The Illinois Department of Public Health reported no new COVID-19-related deaths on Monday, which had not happened before since March 16, 2020 – days before Governor JB Pritzker ordered residents to stay at home as much as possible to stem the spread of the novel coronavirus.
It is always possible that one or more deaths will eventually be added to the rare total zero. Authorities often adjust daily figures based on delayed reports from hospitals, especially after vacations.
And the mourning is far from over. The state reported 11 deaths over the weekend and 16 more on Tuesday.
But for now, the end of a miserable 476-day period with viral deaths is the latest sign of optimism for a state slowly emerging from the pandemic.
“We’re all very, very happy that our infection rate in the state of Illinois is going down. The number of cases, the number of hospitalizations, the number of deaths – very, very low, ”Pritzker said at an independent press conference. “The vaccines got the job done. Thank goodness for the vaccines.
Chicago has not reported any coronavirus deaths for a full week, although that may also change as those numbers are typically delayed. Before June 20, the city reported just three days without COVID-19 deaths, according to Chicago Public Health Commissioner Dr Allison Arwady, who called the decline “good news.”
“We want to keep lowering those numbers, and the best way to help is to get yourself vaccinated,” Arwady said.
About 70% of eligible residents have received at least one dose of vaccine and 54% are fully immunized.
This helped reduce the death rate in Illinois, where authorities reported an average of 49 deaths each day from the pandemic – about two per hour.
New COVID-19 deaths per day
Graphic by Jesse Howe and Caroline Hurley | Sun-Times
Source: Illinois Department of Public Health
The graph is not displayed correctly? Click here.

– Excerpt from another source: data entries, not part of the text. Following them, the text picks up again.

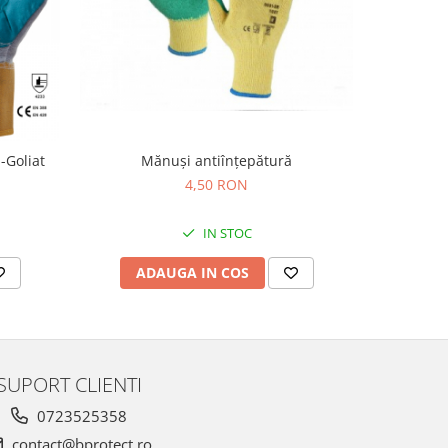
-Goliat
Mănuşi antiînţepătură
4,50 RON
IN STOC
ADAUGA IN COS
AD
SUPORT CLIENTI
0723525358
contact@bprotect.ro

Over the past week, the state has recorded an average of just eight deaths per day. In the darkest days of a devastating resurgence last fall, the state was losing more than 150 residents every day.
Illinois’ worst day came on December 2, when 238 lives were lost to the virus.
Overall, COVID-19 has killed at least 23,272 people statewide, and likely 2,455 more, according to public health officials. This is roughly equivalent to wiping out the population of the northern suburbs of Morton Grove.
Despite recent progress, authorities are pleading with residents to continue to take precautions seriously. With growing concerns about the more infectious Delta variant of the virus, the average case positivity rate in Illinois has risen to 1.1%, from an all-time low of 0.6% on June 25.
One reason for the jump is that far fewer people have been tested – an average of around 27,000 daily so far in July, compared to 45,000 daily tests in the first week of June.
Chicago’s regional positivity rate doubled in one week to 0.8%, but with testing declining, Arwady said she was “not concerned about that just yet.”
The state has confirmed 174 cases of the Delta variant so far, but only a small fraction of positive tests are analyzed for it. Experts agree that there are probably thousands of cases already in the state and expect it to become the dominant strain by fall.
“We already have it here, but not yet in extraordinarily large numbers,” Pritzker said. “The Delta variant makes people sicker faster, and it’s very disconcerting, but let’s be honest: if you are vaccinated you are very well protected.
Almost 1.4 million Illinois have been infected since March 2020.